HIV-Associated Hodgkin's Lymphoma: Prognosis and Therapy in the Era of cART

1Dana-Farber Cancer Institute, Boston, MA 02215, USA
2Center for Lymphoma, Massachusetts General Hospital Cancer Center, Boston, MA 02114, USA

Received 1 September 2011; Accepted 3 October 2011

Academic Editor: Heather Leitch

Copyright © 2012 Caron A. Jacobson and Jeremy S. Abramson. This is an open access article distributed under the Creative Commons Attribution License, which permits unrestricted use, distribution, and reproduction in any medium, provided the original work is properly cited.

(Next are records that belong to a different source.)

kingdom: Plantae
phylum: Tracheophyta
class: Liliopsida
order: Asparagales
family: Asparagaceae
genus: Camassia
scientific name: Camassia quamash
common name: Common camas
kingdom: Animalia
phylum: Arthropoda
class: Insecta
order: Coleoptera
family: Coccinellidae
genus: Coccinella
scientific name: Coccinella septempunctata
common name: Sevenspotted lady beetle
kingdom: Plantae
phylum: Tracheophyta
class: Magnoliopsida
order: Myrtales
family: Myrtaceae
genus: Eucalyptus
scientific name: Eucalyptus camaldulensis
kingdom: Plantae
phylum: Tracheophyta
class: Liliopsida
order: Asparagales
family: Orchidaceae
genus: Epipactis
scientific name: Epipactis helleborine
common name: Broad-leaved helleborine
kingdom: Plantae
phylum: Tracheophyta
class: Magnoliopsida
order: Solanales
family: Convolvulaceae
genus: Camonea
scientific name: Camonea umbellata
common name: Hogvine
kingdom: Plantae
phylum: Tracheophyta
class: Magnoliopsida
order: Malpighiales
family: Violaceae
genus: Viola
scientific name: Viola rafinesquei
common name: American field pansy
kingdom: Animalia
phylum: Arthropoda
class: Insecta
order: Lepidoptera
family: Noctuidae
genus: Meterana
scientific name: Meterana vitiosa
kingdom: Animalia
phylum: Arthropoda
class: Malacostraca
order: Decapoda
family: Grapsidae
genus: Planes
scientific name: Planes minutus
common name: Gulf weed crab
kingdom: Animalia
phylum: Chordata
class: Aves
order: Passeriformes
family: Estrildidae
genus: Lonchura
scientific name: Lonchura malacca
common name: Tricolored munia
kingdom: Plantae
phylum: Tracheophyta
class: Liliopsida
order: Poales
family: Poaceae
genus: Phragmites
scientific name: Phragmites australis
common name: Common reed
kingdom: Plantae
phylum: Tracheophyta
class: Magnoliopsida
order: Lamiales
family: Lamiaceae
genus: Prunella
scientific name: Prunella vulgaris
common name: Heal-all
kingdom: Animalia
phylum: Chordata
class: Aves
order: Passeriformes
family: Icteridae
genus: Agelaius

Patients with human immunodeficiency virus/acquired immune deficiency syndrome (HIV/AIDS) are at increased risk for developing Hodgkin's lymphoma (HL), a risk that has not decreased despite the success of combination antiretroviral therapy (cART) in the modern era. HIV-associated HL (HIV-HL) differs from HL in non-HIV-infected patients in that it is nearly always associated with Epstein-Barr virus (EBV) and more often presents with high-risk features of advanced disease, systemic “B” symptoms, and extranodal involvement. Before the introduction of cART, patients with HIV-HL had lower response rates and worse outcomes than non-HIV-infected HL patients treated with conventional chemotherapy. The introduction of cART, however, has allowed for the delivery of full-dose and dose-intensive chemotherapy regimens with improved outcomes that approach those seen in non-HIV infected patients. Despite these significant advances, HIV-HL patients remain at increased risk for treatment-related toxicities and drug-drug interactions which require careful attention and supportive care to insure the safe administration of therapy. This paper will address the modern diagnosis, risk stratification, and therapy of HIV-associated HL.